Jawabannya tidak. Si Paling Pandji adalah sebuah talkshow dan gameshow bersama orang-orang yang pernah dan masih berhubungan dengan Pandji Pragiwaksono baik di level profesional maupun personal. Jadi, alih-alih terdengar sebagai sindiran layaknya penggunaan frasa ‘si paling’ yang biasa kita dengar, Si Paling Pandji justru terasa seperti pesan sayang. Manis.

Tentu saja tidak lengkap menyampaikan rasa sayang tanpa ada kehadiran orang yang dituju. Meski sudah kembali ke perantauan di New York sana, namun Pandji tetap hadir di Markas Comika dalam wujud video conference yang ditayangkan di televisi dan ditempatkan di tengah panggung. Pemandangan yang cukup untuk jadi sumber ide satu episode anyar Black Mirror.

Diadakan di Markas Comika, Si Paling Pandji membawa kesegaran tersendiri, sebab kali ini tidak ada satu menit pun penampilan stand-up comedy di daftar mata acara meski dipadati komika sebagai pengisinya. Variasi tersendiri untuk penonton.
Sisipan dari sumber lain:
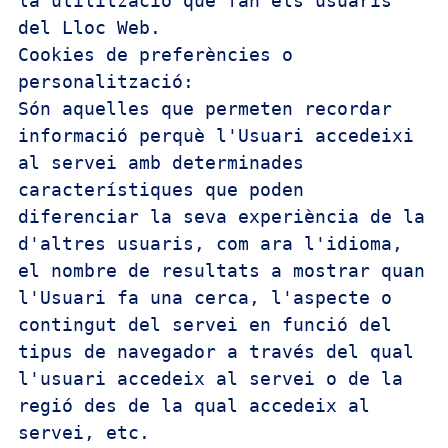
la utilització que fan els usuaris 
del Lloc Web.

Cookies de preferències o 
personalització:

Són aquelles que permeten recordar 
informació perquè l'Usuari accedeixi 
al servei amb determinades 
característiques que poden 
diferenciar la seva experiència de la 
d'altres usuaris, com ara l'idioma, 
el nombre de resultats a mostrar quan 
l'Usuari fa una cerca, l'aspecte o 
contingut del servei en funció del 
tipus de navegador a través del qual 
l'usuari accedeix al servei o de la 
regió des de la qual accedeix al 
servei, etc.
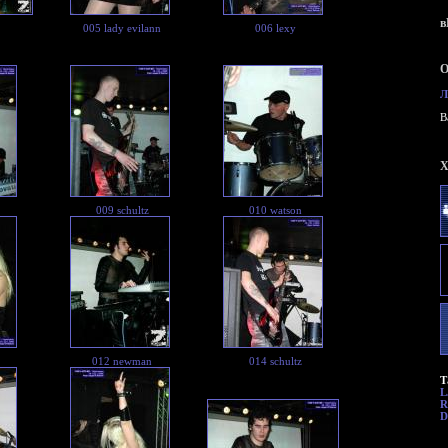
в
005 lady evilann
006 lexy
О
Л
B
X
009 schultz
010 watson
012 newman
014 schultz
Т
L
R
D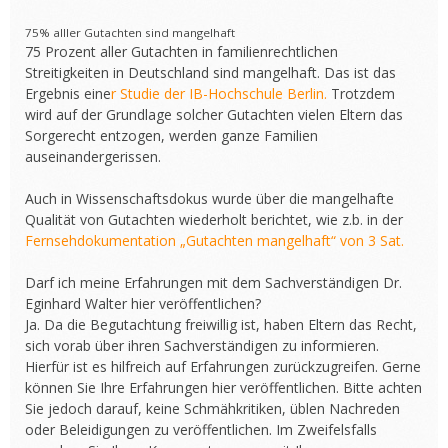
75% alller Gutachten sind mangelhaft
75 Prozent aller Gutachten in familienrechtlichen
Streitigkeiten in Deutschland sind mangelhaft. Das ist das
Ergebnis eine
r Studie der IB-Hochschule Berlin.
Trotzdem
wird auf der Grundlage solcher Gutachten vielen Eltern das
Sorgerecht entzogen, werden ganze Familien
auseinandergerissen.
Auch in Wissenschaftsdokus wurde über die mangelhafte
Qualität von Gutachten wiederholt berichtet, wie z.b. in der
Fernsehdokumentation „Gutachten mangelhaft“ von 3 Sat.
Darf ich meine Erfahrungen mit dem Sachverständigen Dr.
Eginhard Walter hier veröffentlichen?
Ja. Da die Begutachtung freiwillig ist, haben Eltern das Recht,
sich vorab über ihren Sachverständigen zu informieren.
Hierfür ist es hilfreich auf Erfahrungen zurückzugreifen. Gerne
können Sie Ihre Erfahrungen hier veröffentlichen. Bitte achten
Sie jedoch darauf, keine Schmähkritiken, üblen Nachreden
oder Beleidigungen zu veröffentlichen. Im Zweifelsfalls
Secara garis besar, Si Paling Pandji terbagi dalam tiga segmen yang dikelompokkan berdasar lingkup sosial si narasumber dengan Pandji. Sebagai pembuka, kita diajak untuk menyelami seluk beluk perjalanan tur yang pernah dijalani oleh Pandji lewat segmen berjudul Pandji Tour.

Segmen ini dipandu oleh Rizky Teguh sebagai host dengan Ben Gurion, Yudha Khan, dan Barry Williem jadi tiga narasumber pertama. Sesuai topik, tiga orang yang hadir di atas panggung sama-sama pernah terlibat dalam tur-tur yang dijalani oleh Pandji. Ben dan Barry terlibat dalam sejumlah tur Pandji, sementara Yudha punya pengalaman berbeda karena tergabung dalam tim tur Nusantarap.

Sejumlah fakta unik dari tur Pandji terkuak langsung dari mulut Ben, Yudha, dan Barry yang pernah berada dalam rombongan. Ben yang saat ini masih tergabung di tim Comika Event banyak mengungkap kejadian bawah panggung di tiap tur, misalnya salah satu permintaan tersulit yang dilayangkan oleh Pandji saat menjalankan Pragiwaksono di Manila. Sementara Yudha dan Barry sama-sama memiliki pengalaman sebagai kru dan opener sehingga memiliki pandangan yang kaya. Sejumlah kejadian seperti perjalanan spiritual perdana Yudha saat Nusantarap Bali atau kegetiran Barry yang terkesampingkan dari meledaknya video legendaris Rigen Marah-marah di Eropa di kanal YouTube Pandji adalah beberapa di antaranya.

Segmen ditutup dengan game tebak bit Pandji lewat gestur, yang ternyata juga cukup menyulitkan untuk si pemilik bit. Berdasarkan pantauan penulis, justru beberapa penonton di baris terdepan lah yang dengan cepat langsung mengangguk tanda paham begitu bit diperagakan. Mungkin beliaulah sosok si paling Pandji itu.

Berlanjut ke segmen dua yang bertajuk Pandji and Friends dengan Yudha Khan yang kali ini didapuk sebagai host. Terasa spesial, Mohamad Fuad alias Bang Fu dan Joshua Matulessy a.k.a JFlow dipilih sebagai perwakilan kawan yang akan membagi cerita personalnya seputar Pandji.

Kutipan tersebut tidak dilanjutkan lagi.